Welcome to the forum for MLwiN users. Feel free to post your question about MLwiN software here. The Centre for Multilevel Modelling take no responsibility for the accuracy of these posts, we are unable to monitor them closely. Do go ahead and post your question and thank you in advance if you find the time to post any answers!

Remember to check out our extensive software FAQs which may answer your question: http://www.bristol.ac.uk/cmm/software/s ... port-faqs/
Post Reply
Jillianeh
Posts: 4
Joined: Wed Mar 22, 2017 9:01 pm

Removing Multivariate Outliers

Post by Jillianeh »

Hello,

I have a data set of 20,000 students, nested in 1000 classrooms, nested in 300 schools.

I have saved my standardized residuals for level 1, level 2, and level 3. The only thing random in my model is the intercept.

I want to remove the standardized residuals that are >/=2 or </=(-2) (at first level, second level, and third level) for a sensitivity analysis.

I can store these residuals, however, the second and third level residuals only provide me with 1 residual per level-unit (i.e. 1000 at class level and 300 at school level) as opposed to a higher-level residual associated with every observation (i.e. level 1, students). When I export my dataset to SPSS, the second and third level residuals are not matching up with my level 2 and level 3 IDs, so I cannot aggregate the values.

In the MLwiN manual, the only thing I can seem to find about sensitivity analyses/removing outliers, suggested manually pointing-and-clicking every outlying observation in the residual plot and "removing from analysis" by hand. This is not feasible given the size of my dataset.

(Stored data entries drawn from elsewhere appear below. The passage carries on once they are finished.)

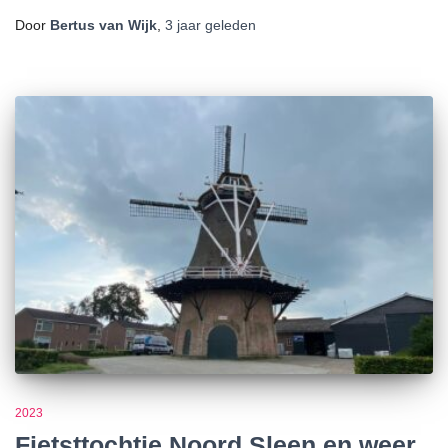
Door
Bertus van Wijk
,
3 jaar
geleden
2023
Fietsttochtje Noord Sleen en weer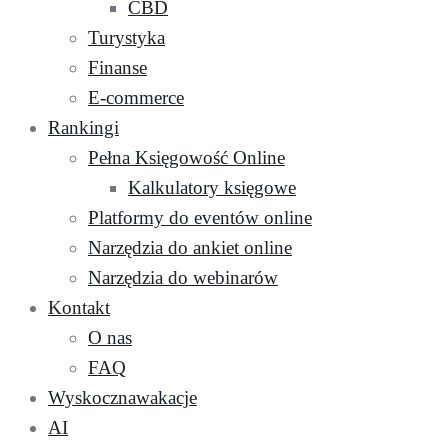
CBD
Turystyka
Finanse
E-commerce
Rankingi
Pełna Księgowość Online
Kalkulatory księgowe
Platformy do eventów online
Narzędzia do ankiet online
Narzędzia do webinarów
Kontakt
O nas
FAQ
Wyskocznawakacje
AI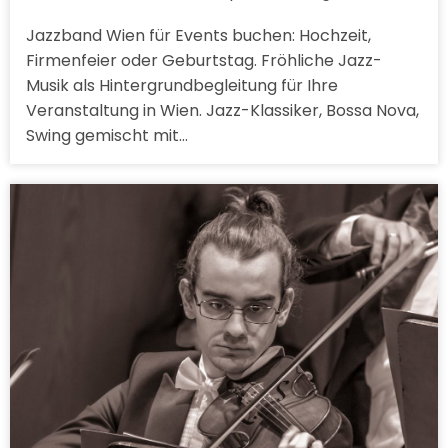
Jazzband Wien für Events buchen: Hochzeit,
Firmenfeier oder Geburtstag. Fröhliche Jazz-
Musik als Hintergrundbegleitung für Ihre
Veranstaltung in Wien. Jazz-Klassiker, Bossa Nova,
Swing gemischt mit…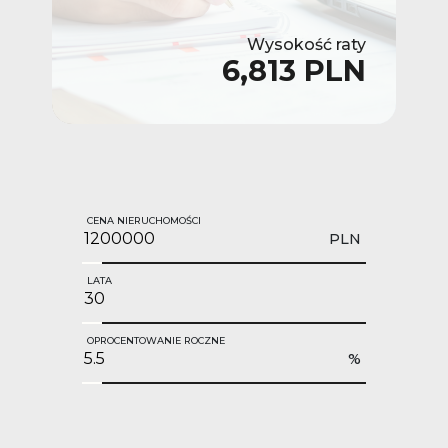
Wysokość raty
6,813 PLN
CENA NIERUCHOMOŚCI
PLN
LATA
OPROCENTOWANIE ROCZNE
%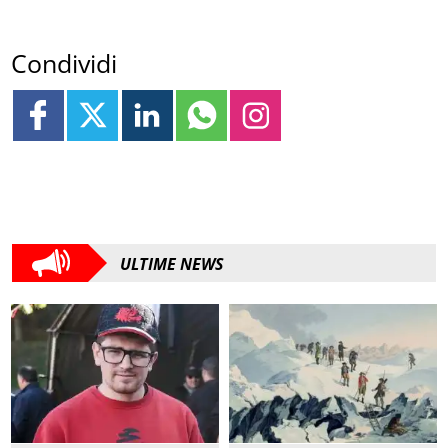
Condividi
ULTIME NEWS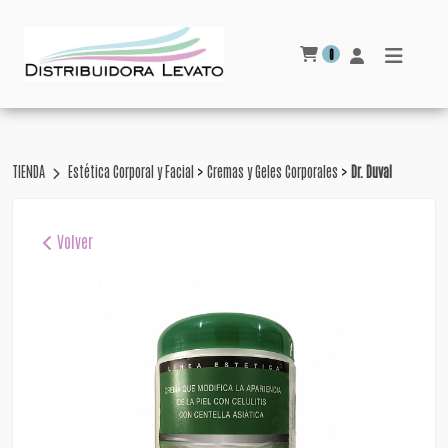
0
>
>
TIENDA
Estética Corporal y Facial
Cremas y Geles Corporales
Dr. Duval
Volver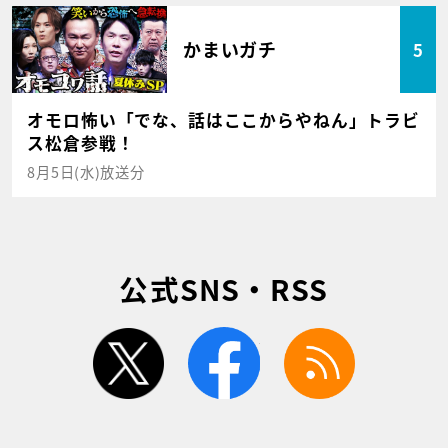
かまいガチ
5
オモロ怖い「でな、話はここからやねん」トラビ
ス松倉参戦！
8月5日(水)放送分
公式SNS・RSS
twitter
facebook
rss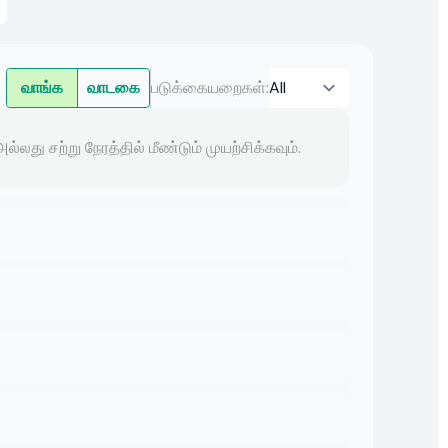
வாங்க
வாடகை
படுக்கையறைகள்
:
லது சற்று நேரத்தில் மீண்டும் முயற்சிக்கவும்.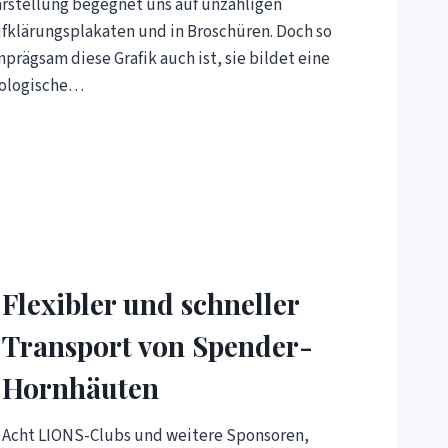
rstellung begegnet uns auf unzähligen
fklärungsplakaten und in Broschüren. Doch so
nprägsam diese Grafik auch ist, sie bildet eine
ologische…
Flexibler und schneller
Transport von Spender-
Hornhäuten
Acht LIONS-Clubs und weitere Sponsoren,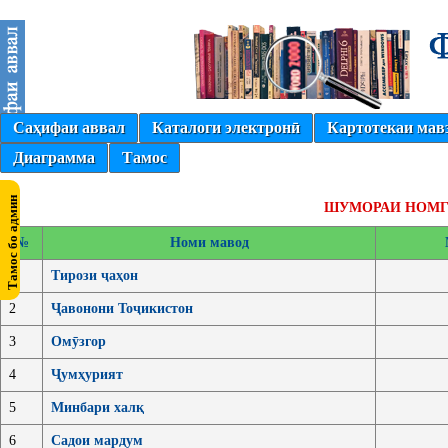
Саҳифаи аввал
Каталоги электронӣ
Картотекаи мав
Диаграмма
Тамос
ШУМОРАИ НОМГ
№
Номи мавод
1
Тирози ҷаҳон
2
Ҷавонони Тоҷикистон
3
Омӯзгор
4
Ҷумҳурият
5
Минбари халқ
6
Садои мардум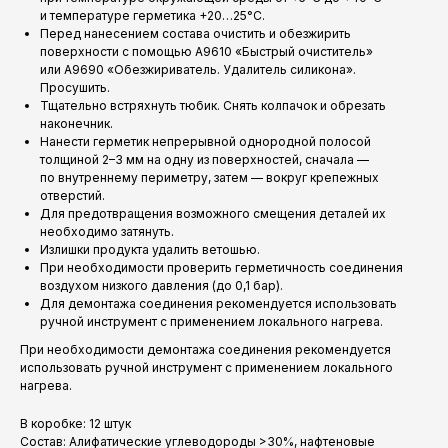
и температуре герметика +20…25°C.
Перед нанесением состава очистить и обезжирить
поверхности с помощью A9610 «Быстрый очиститель»
или A9690 «Обезжириватель. Удалитель силикона».
Просушить.
Тщательно встряхнуть тюбик. Снять колпачок и обрезать
наконечник.
Нанести герметик непрерывной однородной полосой
толщиной 2–3 мм на одну из поверхностей, сначала —
по внутреннему периметру, затем — вокруг крепежных
отверстий.
Для предотвращения возможного смещения деталей их
необходимо затянуть.
Излишки продукта удалить ветошью.
При необходимости проверить герметичность соединения
воздухом низкого давления (до 0,1 бар).
Для демонтажа соединения рекомендуется использовать
ручной инструмент с применением локального нагрева.
При необходимости демонтажа соединения рекомендуется
использовать ручной инструмент с применением локального
нагрева.
В коробке: 12 штук
Состав: Алифатические углеводороды >30%, нафтеновые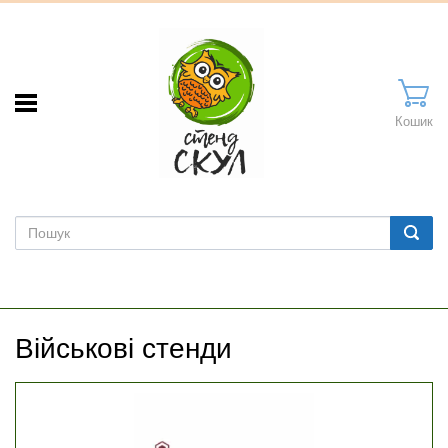
Кошик
Військові стенди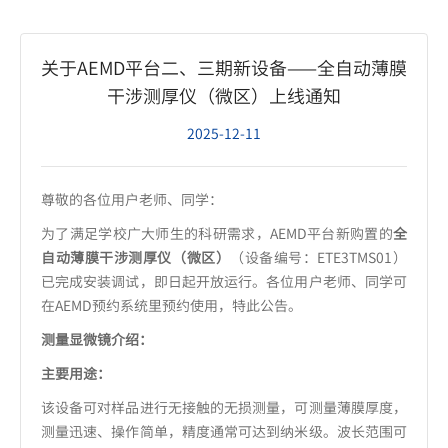
关于AEMD平台二、三期新设备——全自动薄膜
干涉测厚仪（微区）上线通知
2025-12-11
尊敬的各位用户老师、同学：
为了满足学校广大师生的科研需求，AEMD平台新购置的
全
自动薄膜干涉测厚仪（微区）
（设备编号：ETE3TMS01）
已完成安装调试，即日起开放运行。各位用户老师、同学可
在AEMD预约系统里预约使用，特此公告。
测量显微镜介绍：
主要用途：
该设备可对样品进行无接触的无损测量，可测量薄膜厚度，
测量迅速、操作简单，精度通常可达到纳米级。波长范围可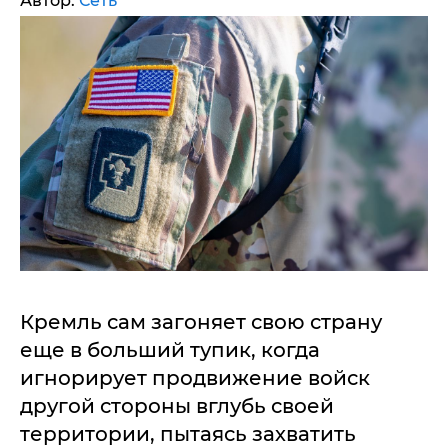
Автор:
Сеть
Кремль сам загоняет свою страну
еще в больший тупик, когда
игнорирует продвижение войск
другой стороны вглубь своей
территории, пытаясь захватить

Does anyone know how to remove multivariate outliers in MLwiN?

Thanks in advance,
Jillian
ChrisCharlton
Posts: 1351
Joined: Mon Oct 19, 2009 10:34 am

Re: Removing Multivariate Outliers

Post by ChrisCharlton »

If you just want the residuals expanded up to be the same length as level-1 then probably the easiest way to do this is via the predictions window. If you just select the residual term of interest (i.e. u0j) here without any fixed effects then the prediction will only contain the data for this term, but for each level-1 unit. An alternative is to use the CALC command to generate the expression determining the data to be excluded. If you do this there is a lev1 operator which automatically expands the referred to column to the level-1 length. For more information see the help topic for this command.
Post Reply